Written exercise 1: Locate every line in the entries that contains the word "Outline" and copy each of those lines.

Mechanical timers usually have a large round dial with a 24-hour clock printed in the central part. You turn the dial until it is set to the correct time and then leave it to switch on and off.
This doesn't affect the temperature the boiler is set at. For that you will need a temperature control on your boiler, or a thermostat.
Mechanical timers are simple to set, but your boiler always turns on and off at the same time each day. This may not suit you if you have different weekday and weekend routines. If you want flexibility, it's worth thinking about getting a programmer, or a smart thermostat.
Using built-in boiler controls
Built-in boiler controls are useful if your boiler is easy to access, but not if your boiler is in a loft or garage.
Boiler on/off switch
The simplest boiler control is the on/off switch. Turning it on puts the boiler in standby mode until it needs to provide heat for your hot water or radiators, for example because you have a thermostat and the room is cooler than the say temperature. Standby uses a small amount of electricity - usually less than 10W per hour.
Some on/off switches have an option to turn on just the hot water, so you can turn the heating off permanently during summer. Keep in mind that some older washing machines and dishwashers need hot water from the boiler to run. Modern ones should heat the water within the appliance itself.
Turning off your heating will save energy, particularly if it's an old boiler with a pilot light that's always burning. It's worth turning your heating on and off every so often over the summer, though, to make sure that valves and pumps don't seize up.
Temperature controls for your heating and hot water
Some boilers have separate controls for the temperature of the radiators and hot water.
This allows you to set the temperature of the water that leaves the boiler to heat the house. If you lower the temperature, your boiler will operate as efficiently as possible. If you increase the temperature, you will heat your radiators more quickly in cold weather.
It's advisable to:
- set your boiler temperature to 82°C in winter (between medium and high) and adjust down if radiators feel too hot, or up if not warm enough
- set your boiler temperature to 65°C in summer (between medium and low) and adjust down if your water feels too hot.

Supplied records:
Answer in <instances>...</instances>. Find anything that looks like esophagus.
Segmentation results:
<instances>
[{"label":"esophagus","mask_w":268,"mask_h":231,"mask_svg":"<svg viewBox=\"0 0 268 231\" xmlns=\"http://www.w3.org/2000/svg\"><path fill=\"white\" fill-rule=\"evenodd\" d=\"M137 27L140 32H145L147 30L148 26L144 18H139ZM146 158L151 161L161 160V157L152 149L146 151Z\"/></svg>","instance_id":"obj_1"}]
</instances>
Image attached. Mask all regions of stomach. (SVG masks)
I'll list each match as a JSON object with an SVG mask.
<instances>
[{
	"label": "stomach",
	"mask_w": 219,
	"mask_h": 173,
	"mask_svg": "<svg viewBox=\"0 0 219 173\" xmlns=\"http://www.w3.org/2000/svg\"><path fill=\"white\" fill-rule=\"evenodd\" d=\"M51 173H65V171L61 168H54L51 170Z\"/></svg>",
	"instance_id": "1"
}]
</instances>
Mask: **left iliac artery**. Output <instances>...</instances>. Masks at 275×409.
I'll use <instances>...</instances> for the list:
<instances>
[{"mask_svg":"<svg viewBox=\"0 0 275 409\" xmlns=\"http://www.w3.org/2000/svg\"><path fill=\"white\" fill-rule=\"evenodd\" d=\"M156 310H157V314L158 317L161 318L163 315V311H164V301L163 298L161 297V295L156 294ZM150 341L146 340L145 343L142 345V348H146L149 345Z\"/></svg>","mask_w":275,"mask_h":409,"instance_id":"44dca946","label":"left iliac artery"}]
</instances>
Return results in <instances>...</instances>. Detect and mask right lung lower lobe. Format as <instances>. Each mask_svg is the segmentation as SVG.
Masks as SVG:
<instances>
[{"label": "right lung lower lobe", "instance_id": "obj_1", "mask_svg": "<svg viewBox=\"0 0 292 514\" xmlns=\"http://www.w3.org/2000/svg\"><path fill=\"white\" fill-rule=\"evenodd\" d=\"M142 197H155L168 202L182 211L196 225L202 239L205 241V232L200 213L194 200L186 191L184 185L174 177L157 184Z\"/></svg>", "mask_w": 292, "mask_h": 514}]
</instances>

* * *

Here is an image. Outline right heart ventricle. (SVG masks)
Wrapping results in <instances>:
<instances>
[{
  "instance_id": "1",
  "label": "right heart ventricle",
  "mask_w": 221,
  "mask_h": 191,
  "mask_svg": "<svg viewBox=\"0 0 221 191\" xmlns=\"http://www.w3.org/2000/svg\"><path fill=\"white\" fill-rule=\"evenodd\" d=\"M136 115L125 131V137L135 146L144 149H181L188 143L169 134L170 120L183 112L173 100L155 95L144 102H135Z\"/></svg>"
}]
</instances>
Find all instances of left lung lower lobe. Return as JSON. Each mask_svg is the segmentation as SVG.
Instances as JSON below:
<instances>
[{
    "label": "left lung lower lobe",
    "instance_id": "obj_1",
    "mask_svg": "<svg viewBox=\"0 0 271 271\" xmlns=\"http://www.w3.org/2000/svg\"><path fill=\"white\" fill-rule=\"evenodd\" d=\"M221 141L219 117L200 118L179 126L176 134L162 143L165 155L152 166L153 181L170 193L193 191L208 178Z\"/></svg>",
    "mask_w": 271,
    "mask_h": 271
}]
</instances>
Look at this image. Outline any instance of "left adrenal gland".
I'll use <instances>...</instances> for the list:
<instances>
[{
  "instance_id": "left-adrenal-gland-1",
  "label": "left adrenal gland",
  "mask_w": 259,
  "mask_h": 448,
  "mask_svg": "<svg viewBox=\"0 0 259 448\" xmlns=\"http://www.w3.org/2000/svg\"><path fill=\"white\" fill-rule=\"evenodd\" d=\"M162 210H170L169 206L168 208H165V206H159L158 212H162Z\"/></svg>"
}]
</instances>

---

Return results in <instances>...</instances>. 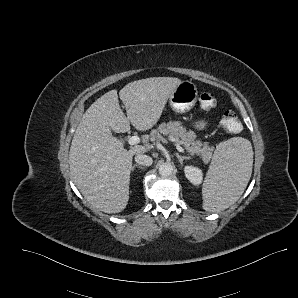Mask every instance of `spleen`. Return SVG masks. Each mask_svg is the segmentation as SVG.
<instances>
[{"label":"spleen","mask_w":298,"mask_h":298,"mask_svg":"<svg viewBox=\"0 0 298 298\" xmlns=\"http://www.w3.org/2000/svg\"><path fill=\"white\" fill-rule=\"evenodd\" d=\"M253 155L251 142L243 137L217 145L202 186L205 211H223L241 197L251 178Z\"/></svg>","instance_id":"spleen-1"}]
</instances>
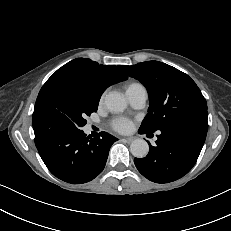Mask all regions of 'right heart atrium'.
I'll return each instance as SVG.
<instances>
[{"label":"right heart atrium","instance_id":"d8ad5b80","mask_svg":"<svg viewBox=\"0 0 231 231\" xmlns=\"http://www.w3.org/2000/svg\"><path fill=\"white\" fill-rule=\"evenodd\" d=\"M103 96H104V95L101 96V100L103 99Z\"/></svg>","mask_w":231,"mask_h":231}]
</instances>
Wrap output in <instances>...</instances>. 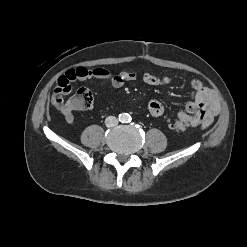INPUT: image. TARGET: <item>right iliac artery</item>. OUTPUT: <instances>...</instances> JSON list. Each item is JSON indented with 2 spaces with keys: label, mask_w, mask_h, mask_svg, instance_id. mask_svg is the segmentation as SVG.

Written exercise 2:
Answer these questions from the text on boiler controls:
(a) What boiler temperature does it advise setting in winter?
(b) Where can a boiler be located that makes built-in controls less useful?
(c) Why is it worth turning the heating on and off now and then over the summer?

Right answer 1:
Here is an image. Outline right heart ventricle. (SVG masks)
Look at this image. Outline any instance of "left adrenal gland".

Right answer 2:
(a) 82°C, between medium and high.
(b) In a loft or garage.
(c) To make sure that valves and pumps don't seize up.